One of the boldest—and most disturbing—things in both Frances Ya-Chu Cowhig’s writing and the performances is the way characters come most vividly alive when they are forced to tap into their darkest emotions and memories, to grapple with the things they’re trying to repress. We see heat as Alice (Danielle Skraastad) becomes invigorated by her most aggressive interactions with Bashir, both in Guantanamo and after, and to a lesser extent in Lucas (Thom Rivera), when Bashir shows up on their doorstep and Lucas challenges Alice to finally tell Rhiannon some of the truth about her military service. We see it as Bashir (Laith Nakli) reprises his guard/detainee relationship with Alice and in the enormously contained Riva (Maha Chehlaoui) when Bashir pressures her to talk about her childhood in Iraq. We see it constantly in Rhiannon (the remarkable Emma Galvin) as she tries to make sense of her world and often ends up damaging those around her.

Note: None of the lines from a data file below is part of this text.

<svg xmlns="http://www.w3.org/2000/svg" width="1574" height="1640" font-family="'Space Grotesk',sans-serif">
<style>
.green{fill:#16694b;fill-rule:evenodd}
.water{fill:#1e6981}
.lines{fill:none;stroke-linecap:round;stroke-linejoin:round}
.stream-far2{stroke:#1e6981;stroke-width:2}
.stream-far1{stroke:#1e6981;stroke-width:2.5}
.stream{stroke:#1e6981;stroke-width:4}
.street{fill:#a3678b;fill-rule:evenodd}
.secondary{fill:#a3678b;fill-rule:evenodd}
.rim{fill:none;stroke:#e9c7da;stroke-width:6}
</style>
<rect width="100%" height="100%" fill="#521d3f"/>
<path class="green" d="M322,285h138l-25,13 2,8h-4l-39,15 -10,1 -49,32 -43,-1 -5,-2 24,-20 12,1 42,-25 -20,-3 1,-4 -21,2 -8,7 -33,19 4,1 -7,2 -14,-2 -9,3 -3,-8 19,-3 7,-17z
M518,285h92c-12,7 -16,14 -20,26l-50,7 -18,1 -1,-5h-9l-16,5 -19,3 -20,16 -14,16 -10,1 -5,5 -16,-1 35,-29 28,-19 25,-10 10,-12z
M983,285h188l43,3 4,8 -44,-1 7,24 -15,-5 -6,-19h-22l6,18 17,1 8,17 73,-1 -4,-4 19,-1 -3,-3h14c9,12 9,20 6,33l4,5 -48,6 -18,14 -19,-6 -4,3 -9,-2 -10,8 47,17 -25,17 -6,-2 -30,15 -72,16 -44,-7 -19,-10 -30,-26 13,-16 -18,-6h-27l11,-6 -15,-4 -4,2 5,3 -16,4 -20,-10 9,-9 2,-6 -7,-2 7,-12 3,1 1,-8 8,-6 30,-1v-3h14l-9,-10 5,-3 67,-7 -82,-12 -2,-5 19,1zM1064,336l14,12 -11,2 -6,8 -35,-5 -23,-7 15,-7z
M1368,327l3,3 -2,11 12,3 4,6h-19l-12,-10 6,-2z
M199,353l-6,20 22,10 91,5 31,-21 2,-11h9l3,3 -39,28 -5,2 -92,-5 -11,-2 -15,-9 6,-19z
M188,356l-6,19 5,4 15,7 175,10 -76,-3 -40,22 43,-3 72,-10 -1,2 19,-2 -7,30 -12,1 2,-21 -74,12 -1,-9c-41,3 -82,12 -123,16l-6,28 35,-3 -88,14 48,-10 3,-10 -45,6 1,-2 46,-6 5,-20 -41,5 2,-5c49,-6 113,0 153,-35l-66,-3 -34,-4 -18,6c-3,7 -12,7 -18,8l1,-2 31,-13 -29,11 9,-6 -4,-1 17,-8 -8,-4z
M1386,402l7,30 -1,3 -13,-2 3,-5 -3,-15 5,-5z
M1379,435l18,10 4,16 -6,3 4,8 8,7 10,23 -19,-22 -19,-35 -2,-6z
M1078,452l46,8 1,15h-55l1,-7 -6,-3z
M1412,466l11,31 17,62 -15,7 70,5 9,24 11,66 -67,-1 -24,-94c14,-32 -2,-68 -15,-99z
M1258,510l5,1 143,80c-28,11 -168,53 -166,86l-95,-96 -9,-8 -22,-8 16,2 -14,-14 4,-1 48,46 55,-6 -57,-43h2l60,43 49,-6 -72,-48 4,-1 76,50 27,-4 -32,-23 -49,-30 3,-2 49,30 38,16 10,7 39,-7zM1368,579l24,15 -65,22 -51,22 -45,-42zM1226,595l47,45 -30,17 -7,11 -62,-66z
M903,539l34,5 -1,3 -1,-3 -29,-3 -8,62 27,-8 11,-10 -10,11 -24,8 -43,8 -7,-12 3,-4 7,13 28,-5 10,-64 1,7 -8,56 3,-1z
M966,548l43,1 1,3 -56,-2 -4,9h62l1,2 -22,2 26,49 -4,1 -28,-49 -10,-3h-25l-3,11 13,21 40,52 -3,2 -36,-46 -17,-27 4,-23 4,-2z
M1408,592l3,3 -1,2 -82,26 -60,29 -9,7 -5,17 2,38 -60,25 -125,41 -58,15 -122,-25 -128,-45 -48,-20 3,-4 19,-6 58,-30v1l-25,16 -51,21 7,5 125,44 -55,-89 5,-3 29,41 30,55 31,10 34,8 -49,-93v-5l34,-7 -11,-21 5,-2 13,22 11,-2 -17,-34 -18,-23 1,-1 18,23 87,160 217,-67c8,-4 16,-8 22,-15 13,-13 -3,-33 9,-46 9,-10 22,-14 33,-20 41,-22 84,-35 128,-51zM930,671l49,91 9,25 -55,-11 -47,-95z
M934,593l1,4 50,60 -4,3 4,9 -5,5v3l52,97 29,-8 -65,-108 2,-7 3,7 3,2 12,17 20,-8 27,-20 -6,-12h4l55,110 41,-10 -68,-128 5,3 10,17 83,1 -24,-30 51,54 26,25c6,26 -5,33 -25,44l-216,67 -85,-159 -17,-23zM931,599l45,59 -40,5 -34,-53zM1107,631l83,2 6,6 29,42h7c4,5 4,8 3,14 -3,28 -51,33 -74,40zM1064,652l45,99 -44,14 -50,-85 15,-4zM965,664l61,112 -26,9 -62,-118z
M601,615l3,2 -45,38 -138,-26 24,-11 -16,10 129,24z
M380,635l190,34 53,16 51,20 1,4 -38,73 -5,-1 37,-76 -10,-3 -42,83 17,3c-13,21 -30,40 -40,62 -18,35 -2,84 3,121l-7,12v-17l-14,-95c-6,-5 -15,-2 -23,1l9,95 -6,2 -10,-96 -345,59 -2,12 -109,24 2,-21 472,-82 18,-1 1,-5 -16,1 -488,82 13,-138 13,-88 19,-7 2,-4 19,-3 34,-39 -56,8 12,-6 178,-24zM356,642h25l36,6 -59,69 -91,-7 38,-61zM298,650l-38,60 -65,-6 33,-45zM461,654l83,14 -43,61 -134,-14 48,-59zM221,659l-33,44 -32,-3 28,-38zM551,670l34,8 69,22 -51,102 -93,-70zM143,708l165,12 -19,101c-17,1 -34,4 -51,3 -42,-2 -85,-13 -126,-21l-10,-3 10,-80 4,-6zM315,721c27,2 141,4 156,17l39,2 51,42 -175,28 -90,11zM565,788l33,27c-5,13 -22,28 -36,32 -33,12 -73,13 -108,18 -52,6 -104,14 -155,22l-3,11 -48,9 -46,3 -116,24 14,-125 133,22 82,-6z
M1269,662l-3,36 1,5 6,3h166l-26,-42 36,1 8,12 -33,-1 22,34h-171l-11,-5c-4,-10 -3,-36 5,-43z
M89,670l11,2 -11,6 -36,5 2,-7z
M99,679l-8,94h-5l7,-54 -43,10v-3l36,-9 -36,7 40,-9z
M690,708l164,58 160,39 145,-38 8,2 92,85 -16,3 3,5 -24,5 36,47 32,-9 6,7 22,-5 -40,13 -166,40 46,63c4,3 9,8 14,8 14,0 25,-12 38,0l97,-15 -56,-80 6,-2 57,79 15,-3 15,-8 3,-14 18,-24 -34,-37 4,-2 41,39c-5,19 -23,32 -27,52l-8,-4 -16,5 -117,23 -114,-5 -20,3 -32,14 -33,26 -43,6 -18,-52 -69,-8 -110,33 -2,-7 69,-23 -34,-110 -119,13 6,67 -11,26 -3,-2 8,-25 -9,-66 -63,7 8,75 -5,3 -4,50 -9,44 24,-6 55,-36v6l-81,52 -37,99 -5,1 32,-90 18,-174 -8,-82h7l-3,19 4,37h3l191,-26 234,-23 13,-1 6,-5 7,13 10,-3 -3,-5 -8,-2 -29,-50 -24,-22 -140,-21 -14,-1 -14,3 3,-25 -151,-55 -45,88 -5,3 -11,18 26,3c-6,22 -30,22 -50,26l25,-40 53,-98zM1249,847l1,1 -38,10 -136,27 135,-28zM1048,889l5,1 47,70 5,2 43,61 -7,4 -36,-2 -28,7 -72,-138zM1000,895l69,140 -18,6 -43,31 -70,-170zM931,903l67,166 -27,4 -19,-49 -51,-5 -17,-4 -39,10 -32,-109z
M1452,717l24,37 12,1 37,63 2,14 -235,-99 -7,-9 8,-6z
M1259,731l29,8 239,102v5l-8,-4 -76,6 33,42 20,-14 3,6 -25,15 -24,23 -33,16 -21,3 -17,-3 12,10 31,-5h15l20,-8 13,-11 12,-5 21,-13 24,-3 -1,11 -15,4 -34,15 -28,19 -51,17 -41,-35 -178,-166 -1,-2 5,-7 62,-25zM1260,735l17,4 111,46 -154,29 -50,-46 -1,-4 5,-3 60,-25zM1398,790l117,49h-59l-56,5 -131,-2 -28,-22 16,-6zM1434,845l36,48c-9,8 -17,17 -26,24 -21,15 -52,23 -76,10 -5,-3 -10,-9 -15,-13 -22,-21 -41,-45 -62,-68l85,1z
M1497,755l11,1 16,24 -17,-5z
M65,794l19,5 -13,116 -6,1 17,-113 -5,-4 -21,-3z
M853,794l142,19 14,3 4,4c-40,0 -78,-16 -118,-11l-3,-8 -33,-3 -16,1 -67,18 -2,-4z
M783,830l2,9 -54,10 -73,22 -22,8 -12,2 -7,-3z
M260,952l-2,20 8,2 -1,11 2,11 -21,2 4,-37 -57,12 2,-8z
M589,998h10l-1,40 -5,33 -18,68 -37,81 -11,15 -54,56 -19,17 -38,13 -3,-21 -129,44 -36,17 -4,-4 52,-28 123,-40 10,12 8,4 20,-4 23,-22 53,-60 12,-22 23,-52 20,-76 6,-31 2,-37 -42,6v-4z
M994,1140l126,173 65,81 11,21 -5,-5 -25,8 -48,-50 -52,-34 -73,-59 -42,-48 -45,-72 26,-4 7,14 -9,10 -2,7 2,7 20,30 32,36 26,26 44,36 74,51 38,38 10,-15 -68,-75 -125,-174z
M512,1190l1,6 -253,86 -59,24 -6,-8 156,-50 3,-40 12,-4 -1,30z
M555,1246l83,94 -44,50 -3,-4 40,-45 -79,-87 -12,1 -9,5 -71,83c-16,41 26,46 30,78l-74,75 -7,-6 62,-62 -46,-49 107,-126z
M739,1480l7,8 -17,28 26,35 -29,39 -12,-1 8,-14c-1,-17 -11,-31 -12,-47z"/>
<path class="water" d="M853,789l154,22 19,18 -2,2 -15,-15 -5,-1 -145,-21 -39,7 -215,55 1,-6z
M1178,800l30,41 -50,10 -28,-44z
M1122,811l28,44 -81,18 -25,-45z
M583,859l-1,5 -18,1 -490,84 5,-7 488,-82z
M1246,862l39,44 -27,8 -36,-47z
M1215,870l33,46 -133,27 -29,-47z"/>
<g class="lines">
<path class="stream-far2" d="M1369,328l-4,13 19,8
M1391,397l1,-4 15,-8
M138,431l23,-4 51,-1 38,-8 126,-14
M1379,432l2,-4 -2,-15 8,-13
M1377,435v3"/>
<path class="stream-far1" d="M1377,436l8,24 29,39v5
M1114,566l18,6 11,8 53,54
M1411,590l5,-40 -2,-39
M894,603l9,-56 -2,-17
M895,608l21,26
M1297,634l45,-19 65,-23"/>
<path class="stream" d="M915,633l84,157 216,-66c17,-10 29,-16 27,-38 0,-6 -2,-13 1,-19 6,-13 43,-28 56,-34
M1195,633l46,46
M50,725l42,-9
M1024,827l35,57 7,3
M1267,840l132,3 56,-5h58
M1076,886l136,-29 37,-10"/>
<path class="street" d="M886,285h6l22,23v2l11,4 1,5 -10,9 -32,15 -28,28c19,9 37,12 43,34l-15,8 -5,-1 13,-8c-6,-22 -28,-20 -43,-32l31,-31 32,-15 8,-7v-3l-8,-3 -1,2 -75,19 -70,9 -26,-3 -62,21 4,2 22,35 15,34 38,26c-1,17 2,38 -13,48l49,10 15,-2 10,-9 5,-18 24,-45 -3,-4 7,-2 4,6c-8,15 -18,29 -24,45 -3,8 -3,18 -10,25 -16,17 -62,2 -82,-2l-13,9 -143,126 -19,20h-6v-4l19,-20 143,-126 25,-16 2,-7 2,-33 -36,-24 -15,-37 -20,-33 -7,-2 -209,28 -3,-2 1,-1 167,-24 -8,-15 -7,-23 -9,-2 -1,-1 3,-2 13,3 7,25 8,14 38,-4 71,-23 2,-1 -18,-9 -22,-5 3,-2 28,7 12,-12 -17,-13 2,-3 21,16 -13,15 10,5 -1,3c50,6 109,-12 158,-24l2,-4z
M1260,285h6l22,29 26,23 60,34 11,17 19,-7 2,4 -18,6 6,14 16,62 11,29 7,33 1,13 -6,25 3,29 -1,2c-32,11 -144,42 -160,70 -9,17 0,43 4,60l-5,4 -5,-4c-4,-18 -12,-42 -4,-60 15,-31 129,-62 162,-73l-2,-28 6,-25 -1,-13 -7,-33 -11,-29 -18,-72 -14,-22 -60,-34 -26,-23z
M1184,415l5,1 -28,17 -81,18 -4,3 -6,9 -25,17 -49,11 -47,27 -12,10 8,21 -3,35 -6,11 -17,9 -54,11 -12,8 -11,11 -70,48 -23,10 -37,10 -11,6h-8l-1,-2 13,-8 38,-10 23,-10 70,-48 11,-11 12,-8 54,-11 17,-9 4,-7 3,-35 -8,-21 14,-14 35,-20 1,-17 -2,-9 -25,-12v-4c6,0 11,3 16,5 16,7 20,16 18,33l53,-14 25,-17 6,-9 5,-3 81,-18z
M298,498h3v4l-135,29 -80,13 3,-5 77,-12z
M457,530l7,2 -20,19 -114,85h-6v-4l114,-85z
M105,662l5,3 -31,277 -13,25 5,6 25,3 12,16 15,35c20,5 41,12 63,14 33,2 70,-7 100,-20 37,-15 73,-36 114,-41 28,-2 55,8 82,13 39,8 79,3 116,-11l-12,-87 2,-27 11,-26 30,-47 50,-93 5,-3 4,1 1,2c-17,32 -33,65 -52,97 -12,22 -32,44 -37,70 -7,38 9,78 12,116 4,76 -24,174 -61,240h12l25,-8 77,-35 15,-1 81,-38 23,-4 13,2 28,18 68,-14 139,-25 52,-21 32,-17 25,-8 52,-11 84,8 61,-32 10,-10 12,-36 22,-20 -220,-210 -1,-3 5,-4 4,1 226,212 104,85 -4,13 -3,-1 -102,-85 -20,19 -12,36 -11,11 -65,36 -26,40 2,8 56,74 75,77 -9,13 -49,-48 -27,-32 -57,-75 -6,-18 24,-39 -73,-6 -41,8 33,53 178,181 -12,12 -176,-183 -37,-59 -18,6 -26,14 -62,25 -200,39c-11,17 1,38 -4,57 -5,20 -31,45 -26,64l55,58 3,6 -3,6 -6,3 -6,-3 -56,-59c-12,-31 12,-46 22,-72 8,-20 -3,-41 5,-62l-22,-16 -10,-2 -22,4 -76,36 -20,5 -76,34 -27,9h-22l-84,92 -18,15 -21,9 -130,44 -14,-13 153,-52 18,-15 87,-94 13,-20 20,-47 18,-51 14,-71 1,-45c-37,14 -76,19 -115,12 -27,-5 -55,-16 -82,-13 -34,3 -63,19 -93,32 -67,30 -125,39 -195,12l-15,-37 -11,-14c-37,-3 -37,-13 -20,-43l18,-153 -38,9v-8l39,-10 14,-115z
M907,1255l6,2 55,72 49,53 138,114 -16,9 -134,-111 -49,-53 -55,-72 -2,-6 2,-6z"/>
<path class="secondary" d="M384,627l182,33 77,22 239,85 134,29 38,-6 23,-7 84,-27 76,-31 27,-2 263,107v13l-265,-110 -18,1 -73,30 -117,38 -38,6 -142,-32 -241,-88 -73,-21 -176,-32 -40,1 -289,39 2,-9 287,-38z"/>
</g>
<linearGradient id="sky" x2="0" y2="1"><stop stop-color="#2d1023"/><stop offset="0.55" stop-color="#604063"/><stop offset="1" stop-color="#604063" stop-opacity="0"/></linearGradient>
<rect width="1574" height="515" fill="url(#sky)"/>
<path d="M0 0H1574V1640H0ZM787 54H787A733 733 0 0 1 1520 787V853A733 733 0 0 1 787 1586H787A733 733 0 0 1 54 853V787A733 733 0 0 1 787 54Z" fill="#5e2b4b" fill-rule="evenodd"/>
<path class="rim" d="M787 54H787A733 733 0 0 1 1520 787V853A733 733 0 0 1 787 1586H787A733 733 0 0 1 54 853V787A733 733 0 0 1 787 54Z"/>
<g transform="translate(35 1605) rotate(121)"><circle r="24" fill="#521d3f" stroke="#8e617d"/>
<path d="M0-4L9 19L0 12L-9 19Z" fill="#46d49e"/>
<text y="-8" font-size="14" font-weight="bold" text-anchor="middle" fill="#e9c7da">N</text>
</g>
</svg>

The piece delves unflinchingly into murky psychological territory, in a timely way, and its emotional arc is undeniably powerful. On a purely structural level, I don’t think it’s as successful—though it hardly matters. Occasionally, I found the story overplotted or exposition-heavy, a little too packed with symmetries and densely layered back-stories.
I think it’s partly because the production is so stark and striking that I wish the script were pared a little closer to its essentials dramaturgically. Director Tea Alagic, set designer Scott Bradley, and lighting designer Tyler Micoleau work together beautifully to create tableaus etched in harsh light (and shadow—the way Alagic works characters’ shadows into the blocking is something I’ve never been aware of before) against bare walls and floor, with only a handful of bright physical objects—a bunch of yellow roses; an inflatable globe in rich pastels; an orange prisoner’s jumpsuit.
And whatever my quibbles, I’ve been thinking about the questions raised by Lidless for days now: What responsibility do we take for our past—even the parts of it we don’t remember—and how do we navigate that responsibility in the present? Is any kind of reparation truly possible for unforgivable deeds? What do we owe our children—honesty or protection? Is there damage that cannot be healed, and who has to pay for that? How badly are human relationships warped by secret-keeping? And, perhaps most frighteningly, how do we deal with the parts of the human spirit that thrive on degrading and being degraded, on the complex dependency between the two?